Aim of the exercise:
Only one stretch of the records below is wanted: the lines from the one holding "wrist: (203, 184)" through the one holding "middle tip: (230, 193)". Return it exactly, both ends included.

Study material:
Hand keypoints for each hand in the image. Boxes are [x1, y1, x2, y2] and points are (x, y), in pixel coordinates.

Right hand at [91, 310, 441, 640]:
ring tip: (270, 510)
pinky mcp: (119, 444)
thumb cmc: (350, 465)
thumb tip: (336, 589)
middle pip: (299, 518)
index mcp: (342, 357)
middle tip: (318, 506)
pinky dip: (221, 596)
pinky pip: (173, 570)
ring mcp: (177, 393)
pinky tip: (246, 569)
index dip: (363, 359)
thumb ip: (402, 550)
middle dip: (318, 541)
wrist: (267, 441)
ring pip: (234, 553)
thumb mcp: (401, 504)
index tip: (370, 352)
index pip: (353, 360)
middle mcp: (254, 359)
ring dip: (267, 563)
* * *
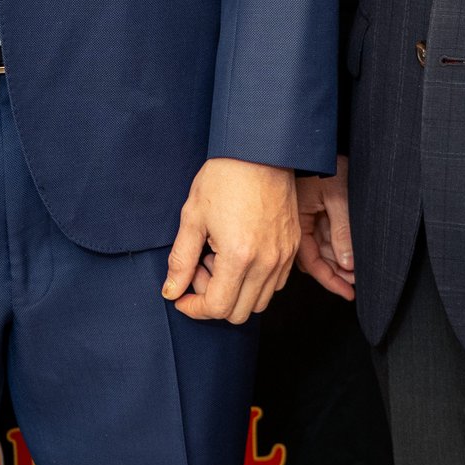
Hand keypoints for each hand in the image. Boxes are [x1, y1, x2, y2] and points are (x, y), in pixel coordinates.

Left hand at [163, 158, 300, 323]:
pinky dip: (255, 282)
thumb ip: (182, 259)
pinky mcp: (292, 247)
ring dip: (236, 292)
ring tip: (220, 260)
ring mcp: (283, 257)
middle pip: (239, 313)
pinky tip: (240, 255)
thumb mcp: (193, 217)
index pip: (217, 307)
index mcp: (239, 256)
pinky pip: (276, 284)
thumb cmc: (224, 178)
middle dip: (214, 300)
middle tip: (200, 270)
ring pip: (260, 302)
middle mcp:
==
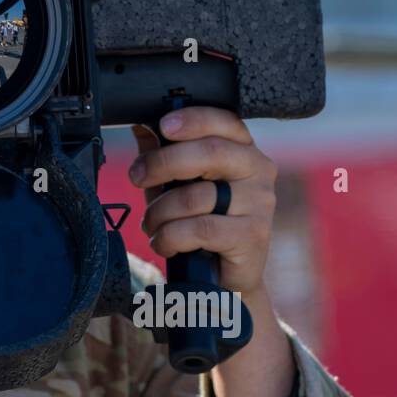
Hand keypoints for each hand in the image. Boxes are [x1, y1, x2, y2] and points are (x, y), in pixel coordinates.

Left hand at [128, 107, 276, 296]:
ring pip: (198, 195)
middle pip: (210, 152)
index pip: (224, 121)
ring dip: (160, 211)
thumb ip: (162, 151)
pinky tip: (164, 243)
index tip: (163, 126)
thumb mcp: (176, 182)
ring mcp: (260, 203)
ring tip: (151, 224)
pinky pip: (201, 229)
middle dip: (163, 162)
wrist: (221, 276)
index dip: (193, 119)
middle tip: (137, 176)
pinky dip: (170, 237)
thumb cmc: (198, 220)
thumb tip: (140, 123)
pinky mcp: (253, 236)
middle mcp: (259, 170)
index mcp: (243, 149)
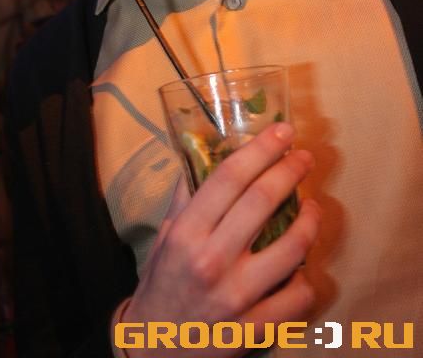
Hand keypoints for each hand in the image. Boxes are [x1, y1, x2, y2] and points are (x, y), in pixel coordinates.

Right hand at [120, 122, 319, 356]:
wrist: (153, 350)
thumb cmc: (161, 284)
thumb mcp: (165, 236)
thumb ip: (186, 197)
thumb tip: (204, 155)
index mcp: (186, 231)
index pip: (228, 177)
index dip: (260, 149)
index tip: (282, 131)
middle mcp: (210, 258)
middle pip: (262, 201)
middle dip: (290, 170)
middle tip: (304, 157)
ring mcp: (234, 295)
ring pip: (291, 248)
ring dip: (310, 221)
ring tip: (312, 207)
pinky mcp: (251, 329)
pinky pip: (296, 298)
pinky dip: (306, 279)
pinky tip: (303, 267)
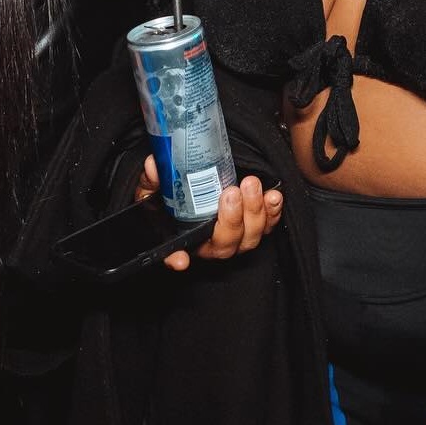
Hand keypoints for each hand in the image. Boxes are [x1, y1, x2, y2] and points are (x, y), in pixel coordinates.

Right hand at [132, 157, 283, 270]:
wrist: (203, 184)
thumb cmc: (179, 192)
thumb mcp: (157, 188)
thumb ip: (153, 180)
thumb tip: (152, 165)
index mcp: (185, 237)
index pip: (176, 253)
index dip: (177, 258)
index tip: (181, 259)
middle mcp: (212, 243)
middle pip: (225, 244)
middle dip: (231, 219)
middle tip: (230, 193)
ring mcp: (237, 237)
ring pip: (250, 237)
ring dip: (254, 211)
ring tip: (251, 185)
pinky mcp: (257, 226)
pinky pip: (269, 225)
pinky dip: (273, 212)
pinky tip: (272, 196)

Answer to this exercise:
wrist: (203, 184)
thumb cmc: (179, 192)
thumb mcp: (157, 188)
thumb ip: (153, 180)
thumb tip: (152, 165)
index mcp: (185, 237)
index pip: (176, 253)
index dip: (177, 258)
index tip: (181, 259)
middle mcp: (212, 243)
middle pip: (225, 244)
middle dip: (231, 219)
middle tip: (230, 193)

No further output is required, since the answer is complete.